> **Passage to read**:

>>>

History of Beijing - Qing Dynasty

Qing Dynasty

Dorgon preserved trappings of imperial power including the bureaucracy, rituals and palaces, and moved the Qing capital to Beijing. In so doing, he positioned the Qing as the political heir to the Ming and legitimate ruler of China. Above, Qing imperial procession at the Forbidden City depicted in an 18th century Jesuit painting.

On May 3, 1644, the Manchus seized Beijing in the name of freeing the city from the bandit Li Zicheng. Dorgon held a state funeral for Ming Emperor Chongzhen and reappointed many Ming officials. In October, he moved the boy emperor Shunzhi from the old capital Shenyang into the Forbidden City and made Beijing the new seat of the Qing Dynasty. In the following decades, the Manchus would conquer the rest of the country and ruled China for nearly three centuries from the city. During this era, Beijing was also known as Jingshi which corresponds with the Manchu name Gemun Hecen. The city’s population, which had fallen to 144,000 in 1644, rebounded to 539,000 in 1647 (the population of the surrounding area rose from 554,000 to 1.3 million).

The Qing largely retained the physical configuration of Beijing inside the city walls. Each of the Eight Manchu Banners was assigned to guard and live near the eight gates of the Inner City. Outside the city, the Qing Court seized large tracts of land for Manchu noble estates. Northwest of the city, Qing emperors built several large palatial gardens. In 1684, Kangxi Emperor built the Shangchun Garden on the site of the Ming Dynasty's Qinghua (or Tsinghua) Garden. In the early 18th century, he began building the Yuanmingyuan, also known as the "Old Summer Palace", which the Qianlong Emperor expanded with European Baroque-style garden pavilions. In 1750, Qianlong built the Yiheyuan, commonly referred to as the "Summer Palace". The two summer palaces represent both the culmination of Qing imperial splendor and its decline. Both were ransacked and razed by invading Western powers in the late Qing.

Manchu rule of Beijing gave rise to the city's local dialect of Mandarin Chinese, which eventually became the official national language for the country. In the early Qing, Han officials serving in the imperial court were required to learn the Manchu language, but most Manchus eventually learned to speak Chinese. In 1728, the Yongzheng Emperor, who could not understand officials from southern China, decreed that all takers of the civil service examination must be able to speak Beijing Mandarin. Though the decree was eventually lifted under the Jiaqing Emperor, the Beijing dialect spread first among officials and then among commoners under subsequent regimes. Shortly after the founding of the Republic of China, the Commission on the Unification of Pronunciation made the Beijing dialect the national standard for spoken Chinese in 1913. After the capital was moved to Nanjing, National Languages Committee reaffirmed the Beijing dialect as the standard in 1932. The People's Republic of China followed suit in 1955.

<<<

(Chart comprehension data)

>>>

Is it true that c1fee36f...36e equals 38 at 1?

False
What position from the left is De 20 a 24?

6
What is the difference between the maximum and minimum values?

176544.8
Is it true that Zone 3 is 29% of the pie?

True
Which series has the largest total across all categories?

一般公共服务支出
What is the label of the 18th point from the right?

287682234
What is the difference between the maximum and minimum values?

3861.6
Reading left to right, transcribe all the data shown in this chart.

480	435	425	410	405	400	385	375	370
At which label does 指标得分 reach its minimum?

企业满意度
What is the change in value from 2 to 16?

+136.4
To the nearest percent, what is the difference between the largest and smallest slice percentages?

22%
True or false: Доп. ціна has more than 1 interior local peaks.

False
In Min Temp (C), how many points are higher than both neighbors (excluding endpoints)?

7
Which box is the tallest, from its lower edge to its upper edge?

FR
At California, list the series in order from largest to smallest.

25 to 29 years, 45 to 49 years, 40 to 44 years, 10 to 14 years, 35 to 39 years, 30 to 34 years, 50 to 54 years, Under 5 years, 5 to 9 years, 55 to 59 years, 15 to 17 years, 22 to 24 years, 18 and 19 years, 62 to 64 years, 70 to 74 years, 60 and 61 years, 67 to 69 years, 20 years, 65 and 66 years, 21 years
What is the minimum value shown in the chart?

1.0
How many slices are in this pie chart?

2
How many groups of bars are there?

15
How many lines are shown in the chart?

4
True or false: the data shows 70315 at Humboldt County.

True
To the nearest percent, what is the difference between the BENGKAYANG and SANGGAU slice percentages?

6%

<<<

Please mark each of these statements yes or no according to the passage on Qing-era Beijing, quoting the words that decide it: (a) The Manchus seized Beijing on May 3, 1644. (b) Qianlong built the Yiheyuan in 1684. (c) Yongzheng's decree on Beijing Mandarin was lifted under the Jiaqing Emperor.

> **Response for this exercise**:
(a) Yes: "On May 3, 1644, the Manchus seized Beijing"
(b) No: "In 1750, Qianlong built the Yiheyuan"
(c) Yes: "the decree was eventually lifted under the Jiaqing Emperor"